Monday, August 24, 2009

Problem Pointer

Mystery at Manzanar is a well-written, well-illustrated young adult novel – but there’s a problem.

I picked up the book because it appeared to be a graphic novel. But actually it’s somewhere between a book and graphic novel, switching between prose and illustrated sections with word balloons. I had no problem with the format.

The book is labeled Historical Fiction; the subtitle explains: A WWII Internment Camp Story. Another reason why I picked it up. I wanted to see how the writer, Eric Fein, presented this dark history in America’s past. After Japan bombed Pearl Harbor in 1941, innocent Japanese immigrants and citizens were rounded up, relocated to camps like Manzabar in the California desert, penned in with barbed wire fences and watchtowers. The kind of paranoia that followed 9/11.

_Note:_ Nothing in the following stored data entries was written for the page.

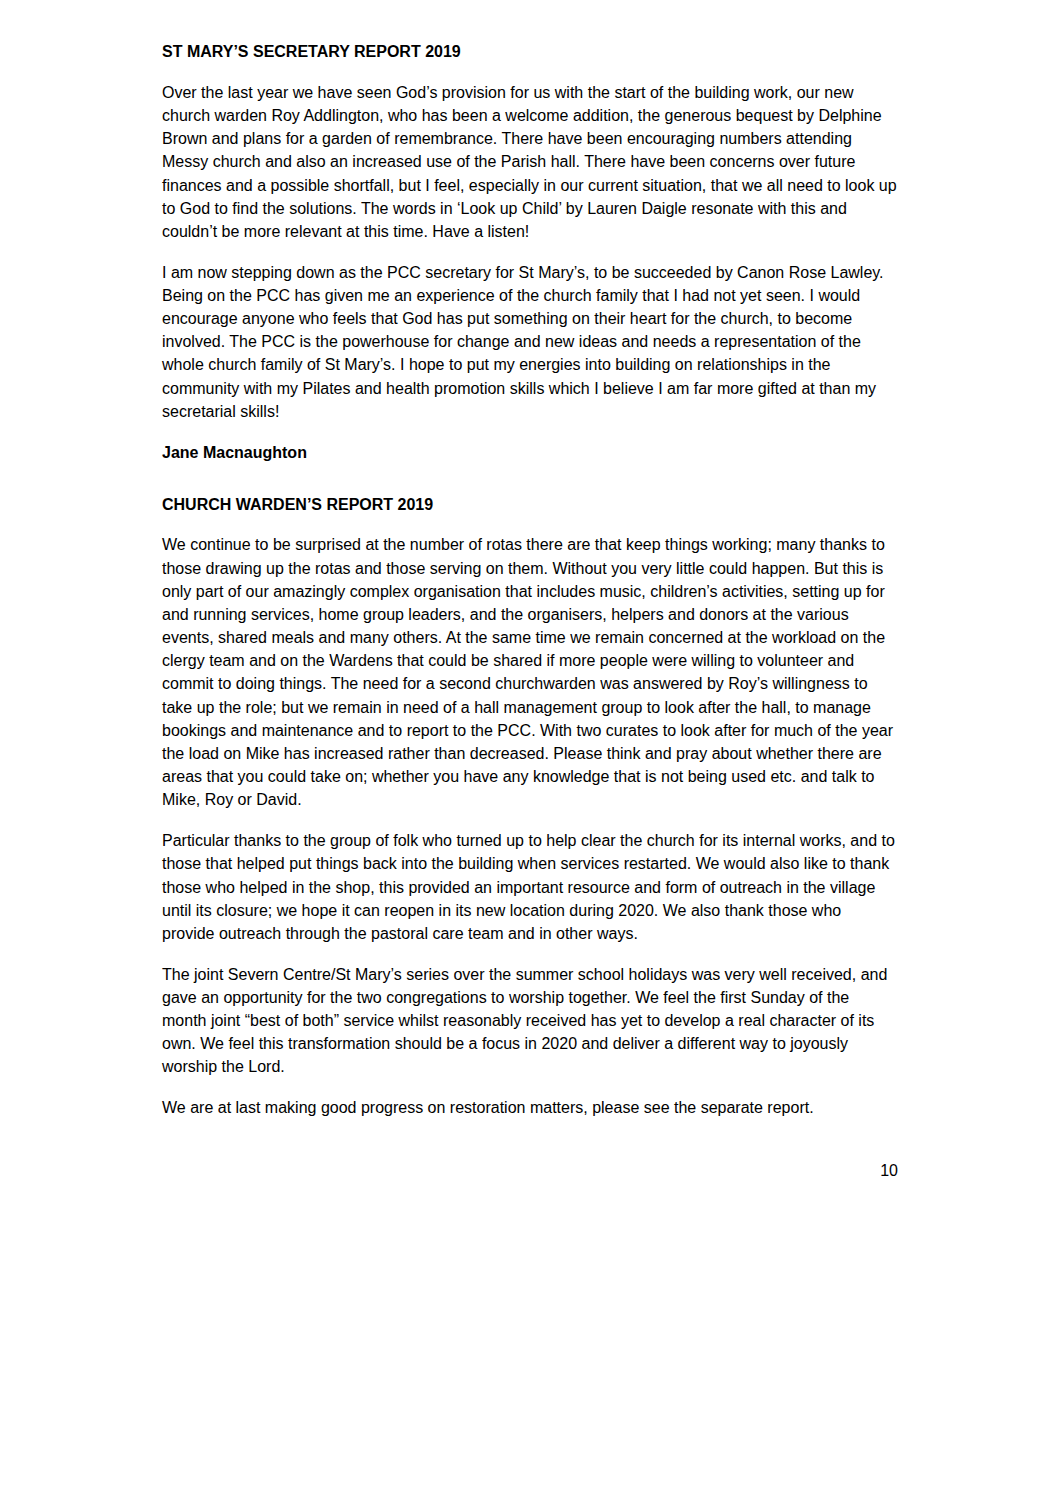St Mary’s Secretary Report 2019
Over the last year we have seen God’s provision for us with the start of the building work, our new church warden Roy Addlington, who has been a welcome addition, the generous bequest by Delphine Brown and plans for a garden of remembrance. There have been encouraging numbers attending Messy church and also an increased use of the Parish hall. There have been concerns over future finances and a possible shortfall, but I feel, especially in our current situation, that we all need to look up to God to find the solutions. The words in ‘Look up Child’ by Lauren Daigle resonate with this and couldn’t be more relevant at this time. Have a listen!
I am now stepping down as the PCC secretary for St Mary’s, to be succeeded by Canon Rose Lawley. Being on the PCC has given me an experience of the church family that I had not yet seen. I would encourage anyone who feels that God has put something on their heart for the church, to become involved. The PCC is the powerhouse for change and new ideas and needs a representation of the whole church family of St Mary’s. I hope to put my energies into building on relationships in the community with my Pilates and health promotion skills which I believe I am far more gifted at than my secretarial skills!
Jane Macnaughton
Church Warden’s Report 2019
We continue to be surprised at the number of rotas there are that keep things working; many thanks to those drawing up the rotas and those serving on them. Without you very little could happen. But this is only part of our amazingly complex organisation that includes music, children’s activities, setting up for and running services, home group leaders, and the organisers, helpers and donors at the various events, shared meals and many others. At the same time we remain concerned at the workload on the clergy team and on the Wardens that could be shared if more people were willing to volunteer and commit to doing things. The need for a second churchwarden was answered by Roy’s willingness to take up the role; but we remain in need of a hall management group to look after the hall, to manage bookings and maintenance and to report to the PCC. With two curates to look after for much of the year the load on Mike has increased rather than decreased. Please think and pray about whether there are areas that you could take on; whether you have any knowledge that is not being used etc. and talk to Mike, Roy or David.
Particular thanks to the group of folk who turned up to help clear the church for its internal works, and to those that helped put things back into the building when services restarted. We would also like to thank those who helped in the shop, this provided an important resource and form of outreach in the village until its closure; we hope it can reopen in its new location during 2020. We also thank those who provide outreach through the pastoral care team and in other ways.
The joint Severn Centre/St Mary’s series over the summer school holidays was very well received, and gave an opportunity for the two congregations to worship together. We feel the first Sunday of the month joint “best of both” service whilst reasonably received has yet to develop a real character of its own. We feel this transformation should be a focus in 2020 and deliver a different way to joyously worship the Lord.
We are at last making good progress on restoration matters, please see the separate report.
10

The hero, 15-year-old Tommy Yamamoto, is a fan of Sherlock Holmes mysteries. A crime in committed during his confinement at the Manzanar Relocation camp. Tommy uses his detective skills to reveal who is real perpetrator.

No problem with this. The story works, especially for younger readers unfamiliar with how hysteria can grip the so-called Land of the Free.

Is there a snag with Kurt Hartman’s kinda cartoony illustrations? Nope. Like I said the switching between text and illustrations works OK.

The trouble I would say is a slip-up in editing, one illustrated section that should have been modified before publication.

Word balloons have tails or pointers that indicate which character is uttering a particular bit of dialogue. Usually the word balloon points at the character’s head; after all, that’s where the mouth is located. But I have a problem when the pointer is aimed at a character’s armpit.

Or when the word balloon points at (ahem) another area of a speaker’s anatomy.

Do editors still edit?


X. Dell said...

Nonsense. A lot of people talk out of their ass.

Doug said...

After the U.S. got involved in WWII, having talking armpits or... other areas... was no longer cause for dismissal from the armed services, but the only duty that was allowed was guarding the internment camps.

See? It's wonderfully historically accurate on that count.